Sanders’ description of the Lancet analysis, which we summarized last week, was accurate as far as it goes, but health care experts have raised numerous questions about the reliability of the analysis itself. Here are some of the problems with the study, which was co-written by a former unpaid Sanders adviser, that critics are talking about:

  • Utilization: The Lancet study assumes that Medicare for All will increase the level of demand for medical care, but only among the 24% of the population that is currently uninsured or underinsured. Most health care experts, however, say that the plan’s elimination of cost sharing, along with a more generous set of benefits, will likely produce a much larger increase in overall demand as people seek care without fear of incurring big medical bills — and that higher demand needs to be incorporated into the cost estimate.
  • Payment rates: The study assumes that Medicare payment rates would be rolled out across the entire health care system — a reasonable assumption for a theoretical analysis, perhaps, but probably not so realistic, given the political power of the groups involved. Few experts believe that it will be possible to force doctors and hospitals to accept Medicare rates, which typically are significantly lower than the rates currently paid by private health insurance. Once payment rates approach more realistic levels — it’s hard to say exactly what those levels would be, except that they would be higher — a good portion of the savings in the Medicare-for-All system are eliminated.
  • Administrative costs: Overhead costs in the current Medicare system equal 2.2% of total spending, much lower than the private insurance overhead rate of 12.4%. The study assumes Sanders’ proposed system would bring administrative costs down to current Medicare levels, but many experts doubt that overhead costs could go that low. “While a single-payer system would undoubtedly cost less to administer — requiring a smaller back-end staff, for instance — it would not eliminate the need for expensive items like electronic health records, which coordinate care between hospitals,” Shefali Luthra of Kaiser Health News said in her fact-check of the study.
  • Lives saved: While it’s reasonable to assume that making health care more accessible would save lives, the number in the Lancet study — 68,531 deaths prevented per year — appears to have been derived from a single paper that provided a particularly large estimate of the mortality effects of health insurance. Based on a wider range of studies, the actual number is likely to be smaller.
  • Long-term care: Sanders wants Medicare for All to cover the estimated $4 trillion cost of long-term care, which isn’t included in the Lancet study.

The bottom line: Sanders’ claim that Medicare for All would be more efficient and thus offer some cost savings seems reasonable, but the idea that a more generous health care plan that covers the whole population, built atop the current immensely expensive medical system, would be cheaper to operate seems less so. The Lancet study Sanders has cited uses questionable assumptions that tend to overestimate the savings while downplaying likely sources of increased costs.

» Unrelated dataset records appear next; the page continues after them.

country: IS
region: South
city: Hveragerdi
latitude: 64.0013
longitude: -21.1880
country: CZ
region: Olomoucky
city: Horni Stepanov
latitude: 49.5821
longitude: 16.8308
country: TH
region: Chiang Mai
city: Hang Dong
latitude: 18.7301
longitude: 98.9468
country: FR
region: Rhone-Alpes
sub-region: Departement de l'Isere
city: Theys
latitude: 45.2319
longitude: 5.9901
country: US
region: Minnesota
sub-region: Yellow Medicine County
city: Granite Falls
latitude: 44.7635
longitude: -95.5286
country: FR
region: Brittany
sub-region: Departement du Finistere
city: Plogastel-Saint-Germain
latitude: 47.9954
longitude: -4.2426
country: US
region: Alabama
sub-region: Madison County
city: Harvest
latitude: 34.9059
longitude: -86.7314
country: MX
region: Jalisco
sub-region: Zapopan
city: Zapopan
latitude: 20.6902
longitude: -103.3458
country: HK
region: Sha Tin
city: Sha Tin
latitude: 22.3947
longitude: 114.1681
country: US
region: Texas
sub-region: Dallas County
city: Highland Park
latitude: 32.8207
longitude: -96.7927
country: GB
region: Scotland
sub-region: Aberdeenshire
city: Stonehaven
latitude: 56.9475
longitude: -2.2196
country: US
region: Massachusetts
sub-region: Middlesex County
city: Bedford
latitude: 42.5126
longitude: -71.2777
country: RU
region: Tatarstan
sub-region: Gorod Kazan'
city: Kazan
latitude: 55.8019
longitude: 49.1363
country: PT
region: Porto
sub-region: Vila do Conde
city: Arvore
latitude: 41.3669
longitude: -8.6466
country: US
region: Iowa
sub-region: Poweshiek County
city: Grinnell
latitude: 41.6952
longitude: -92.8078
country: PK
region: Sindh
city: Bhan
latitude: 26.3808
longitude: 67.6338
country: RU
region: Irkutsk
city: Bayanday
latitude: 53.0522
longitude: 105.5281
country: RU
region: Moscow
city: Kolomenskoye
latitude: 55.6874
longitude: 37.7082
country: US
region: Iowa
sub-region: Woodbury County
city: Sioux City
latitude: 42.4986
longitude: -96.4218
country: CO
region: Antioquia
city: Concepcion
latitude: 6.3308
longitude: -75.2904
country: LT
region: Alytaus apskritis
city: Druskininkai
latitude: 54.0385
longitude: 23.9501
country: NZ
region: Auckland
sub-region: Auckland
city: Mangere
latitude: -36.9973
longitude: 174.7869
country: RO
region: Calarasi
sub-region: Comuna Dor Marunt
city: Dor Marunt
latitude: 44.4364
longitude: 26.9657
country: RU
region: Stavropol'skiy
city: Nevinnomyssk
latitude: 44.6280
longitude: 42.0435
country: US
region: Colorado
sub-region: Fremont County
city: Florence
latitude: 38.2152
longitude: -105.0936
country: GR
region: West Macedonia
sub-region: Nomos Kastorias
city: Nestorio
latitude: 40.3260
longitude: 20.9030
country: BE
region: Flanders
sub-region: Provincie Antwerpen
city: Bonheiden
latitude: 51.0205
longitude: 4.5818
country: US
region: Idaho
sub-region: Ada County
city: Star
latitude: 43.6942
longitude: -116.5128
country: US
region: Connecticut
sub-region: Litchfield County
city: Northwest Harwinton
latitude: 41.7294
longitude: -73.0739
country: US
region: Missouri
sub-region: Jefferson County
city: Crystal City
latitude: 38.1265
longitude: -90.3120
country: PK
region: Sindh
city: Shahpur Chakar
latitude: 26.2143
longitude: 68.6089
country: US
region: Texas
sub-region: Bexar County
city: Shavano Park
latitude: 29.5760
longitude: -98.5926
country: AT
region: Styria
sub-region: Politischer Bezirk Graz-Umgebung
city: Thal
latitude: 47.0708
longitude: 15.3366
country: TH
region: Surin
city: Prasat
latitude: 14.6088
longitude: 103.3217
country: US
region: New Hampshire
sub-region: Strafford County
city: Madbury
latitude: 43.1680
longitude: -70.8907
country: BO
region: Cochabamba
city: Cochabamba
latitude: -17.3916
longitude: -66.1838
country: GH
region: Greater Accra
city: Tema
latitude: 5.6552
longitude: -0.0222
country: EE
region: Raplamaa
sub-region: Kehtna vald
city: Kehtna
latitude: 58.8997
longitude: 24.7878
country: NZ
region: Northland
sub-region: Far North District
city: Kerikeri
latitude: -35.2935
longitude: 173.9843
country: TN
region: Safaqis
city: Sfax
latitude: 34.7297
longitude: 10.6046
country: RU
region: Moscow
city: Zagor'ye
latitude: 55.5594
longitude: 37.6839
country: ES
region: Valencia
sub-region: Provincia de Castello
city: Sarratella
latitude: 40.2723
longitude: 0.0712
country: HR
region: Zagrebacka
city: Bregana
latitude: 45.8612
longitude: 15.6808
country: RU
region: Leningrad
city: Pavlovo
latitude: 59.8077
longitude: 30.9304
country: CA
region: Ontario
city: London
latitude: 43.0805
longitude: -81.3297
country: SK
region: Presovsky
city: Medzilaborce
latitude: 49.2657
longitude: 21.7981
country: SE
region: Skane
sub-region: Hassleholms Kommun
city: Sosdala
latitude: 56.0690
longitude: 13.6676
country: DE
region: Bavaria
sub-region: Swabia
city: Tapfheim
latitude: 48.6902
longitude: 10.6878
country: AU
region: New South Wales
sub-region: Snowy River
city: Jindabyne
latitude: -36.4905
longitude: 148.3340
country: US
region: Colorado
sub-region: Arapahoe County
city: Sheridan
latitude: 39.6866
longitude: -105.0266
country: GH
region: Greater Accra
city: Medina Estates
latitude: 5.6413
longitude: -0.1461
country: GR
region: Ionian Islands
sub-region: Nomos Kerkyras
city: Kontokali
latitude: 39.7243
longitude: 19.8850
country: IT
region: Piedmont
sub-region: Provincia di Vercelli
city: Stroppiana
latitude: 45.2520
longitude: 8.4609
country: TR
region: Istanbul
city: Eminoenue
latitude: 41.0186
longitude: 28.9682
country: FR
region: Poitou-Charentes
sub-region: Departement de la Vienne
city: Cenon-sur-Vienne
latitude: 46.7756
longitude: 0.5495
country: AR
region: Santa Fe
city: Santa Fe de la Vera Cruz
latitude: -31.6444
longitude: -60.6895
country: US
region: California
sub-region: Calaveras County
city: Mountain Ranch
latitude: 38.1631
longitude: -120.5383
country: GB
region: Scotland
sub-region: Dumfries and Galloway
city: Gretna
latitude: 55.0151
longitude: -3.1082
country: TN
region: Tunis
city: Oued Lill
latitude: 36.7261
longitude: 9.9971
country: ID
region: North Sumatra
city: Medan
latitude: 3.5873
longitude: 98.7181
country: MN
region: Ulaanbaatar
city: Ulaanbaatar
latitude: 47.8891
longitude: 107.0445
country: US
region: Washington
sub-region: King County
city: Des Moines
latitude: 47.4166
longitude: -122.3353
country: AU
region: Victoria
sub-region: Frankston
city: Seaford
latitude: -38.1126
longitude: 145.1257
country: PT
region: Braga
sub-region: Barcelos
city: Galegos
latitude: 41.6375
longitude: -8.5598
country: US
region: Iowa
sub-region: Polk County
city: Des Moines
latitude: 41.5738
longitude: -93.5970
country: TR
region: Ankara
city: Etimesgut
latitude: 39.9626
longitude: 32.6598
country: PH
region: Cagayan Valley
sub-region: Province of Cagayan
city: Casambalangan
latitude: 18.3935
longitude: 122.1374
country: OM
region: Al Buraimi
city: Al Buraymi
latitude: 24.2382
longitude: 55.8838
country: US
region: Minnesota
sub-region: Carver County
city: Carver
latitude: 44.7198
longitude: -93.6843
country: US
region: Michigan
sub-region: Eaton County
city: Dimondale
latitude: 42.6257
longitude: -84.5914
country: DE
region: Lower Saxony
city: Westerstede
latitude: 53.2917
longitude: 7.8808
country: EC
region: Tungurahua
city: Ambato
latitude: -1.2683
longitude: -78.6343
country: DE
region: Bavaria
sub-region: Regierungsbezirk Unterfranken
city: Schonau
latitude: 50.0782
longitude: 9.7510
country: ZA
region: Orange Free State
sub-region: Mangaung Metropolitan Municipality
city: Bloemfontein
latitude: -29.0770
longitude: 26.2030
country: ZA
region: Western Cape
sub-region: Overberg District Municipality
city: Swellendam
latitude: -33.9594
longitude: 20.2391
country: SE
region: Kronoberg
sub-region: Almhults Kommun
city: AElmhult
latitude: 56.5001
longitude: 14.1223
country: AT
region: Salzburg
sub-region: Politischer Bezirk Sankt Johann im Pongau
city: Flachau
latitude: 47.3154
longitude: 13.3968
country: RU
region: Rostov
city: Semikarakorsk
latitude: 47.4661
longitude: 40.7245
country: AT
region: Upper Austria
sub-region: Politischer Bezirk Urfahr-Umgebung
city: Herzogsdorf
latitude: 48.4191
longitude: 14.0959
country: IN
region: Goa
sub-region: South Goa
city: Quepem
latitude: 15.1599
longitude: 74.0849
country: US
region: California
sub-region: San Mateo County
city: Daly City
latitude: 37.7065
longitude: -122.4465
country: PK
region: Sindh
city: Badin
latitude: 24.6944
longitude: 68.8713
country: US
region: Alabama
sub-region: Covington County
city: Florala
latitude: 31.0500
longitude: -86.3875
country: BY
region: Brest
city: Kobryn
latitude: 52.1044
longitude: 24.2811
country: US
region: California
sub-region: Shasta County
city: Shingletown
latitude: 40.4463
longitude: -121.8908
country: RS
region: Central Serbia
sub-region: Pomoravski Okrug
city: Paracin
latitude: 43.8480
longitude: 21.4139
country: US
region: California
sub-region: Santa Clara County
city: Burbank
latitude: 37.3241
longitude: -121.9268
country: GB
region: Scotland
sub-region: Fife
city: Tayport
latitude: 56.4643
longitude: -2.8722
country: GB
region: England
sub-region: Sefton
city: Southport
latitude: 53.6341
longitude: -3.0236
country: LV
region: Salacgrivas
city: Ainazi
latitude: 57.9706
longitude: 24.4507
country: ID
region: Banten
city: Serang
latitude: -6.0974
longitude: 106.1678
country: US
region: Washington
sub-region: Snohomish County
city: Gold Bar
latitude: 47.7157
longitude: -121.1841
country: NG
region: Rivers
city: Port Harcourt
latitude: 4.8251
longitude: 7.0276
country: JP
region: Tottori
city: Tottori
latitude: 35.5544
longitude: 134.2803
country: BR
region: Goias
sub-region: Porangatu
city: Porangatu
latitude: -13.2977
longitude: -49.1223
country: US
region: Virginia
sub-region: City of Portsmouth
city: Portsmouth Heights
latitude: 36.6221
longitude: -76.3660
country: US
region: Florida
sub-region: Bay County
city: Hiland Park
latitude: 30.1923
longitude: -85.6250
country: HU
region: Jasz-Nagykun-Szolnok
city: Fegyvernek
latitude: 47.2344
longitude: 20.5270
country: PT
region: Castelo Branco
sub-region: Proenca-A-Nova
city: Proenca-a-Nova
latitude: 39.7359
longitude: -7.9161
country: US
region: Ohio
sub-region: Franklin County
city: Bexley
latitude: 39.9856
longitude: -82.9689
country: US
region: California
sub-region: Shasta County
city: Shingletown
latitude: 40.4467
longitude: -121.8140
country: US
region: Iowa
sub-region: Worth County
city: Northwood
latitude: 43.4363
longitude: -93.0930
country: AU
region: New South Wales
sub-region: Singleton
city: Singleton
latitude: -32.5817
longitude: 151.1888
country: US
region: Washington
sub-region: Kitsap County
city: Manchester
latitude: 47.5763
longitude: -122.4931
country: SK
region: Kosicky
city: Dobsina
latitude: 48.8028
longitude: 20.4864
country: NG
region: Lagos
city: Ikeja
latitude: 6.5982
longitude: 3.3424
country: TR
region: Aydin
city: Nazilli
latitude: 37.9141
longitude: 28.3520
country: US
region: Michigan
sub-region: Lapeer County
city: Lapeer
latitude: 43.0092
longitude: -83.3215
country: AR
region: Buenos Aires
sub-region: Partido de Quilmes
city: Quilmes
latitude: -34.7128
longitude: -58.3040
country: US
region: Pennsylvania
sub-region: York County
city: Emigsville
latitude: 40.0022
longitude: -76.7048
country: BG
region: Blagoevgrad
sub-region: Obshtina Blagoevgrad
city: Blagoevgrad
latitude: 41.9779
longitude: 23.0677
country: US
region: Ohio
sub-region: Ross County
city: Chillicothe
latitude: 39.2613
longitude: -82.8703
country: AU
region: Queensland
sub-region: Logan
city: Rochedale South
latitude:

As Vox’s Dylan Scott put it in his review of the Lancet paper, “There is a lot of guesswork in projecting what Medicare-for-all would cost and the effect it would have — and this is just one more set of assumptions and estimates to add to the pile.” More harshly, the fact-check of the study from Kaiser Health News and PolitiFact says that while the study does cite evidence to back up its claims, “many of its assumptions are flawed, and experts uniformly told us it overestimates the potential savings. ... [Sanders’] statement has some truth but ignores context that would create a dramatically different impression. We rate it Mostly False.”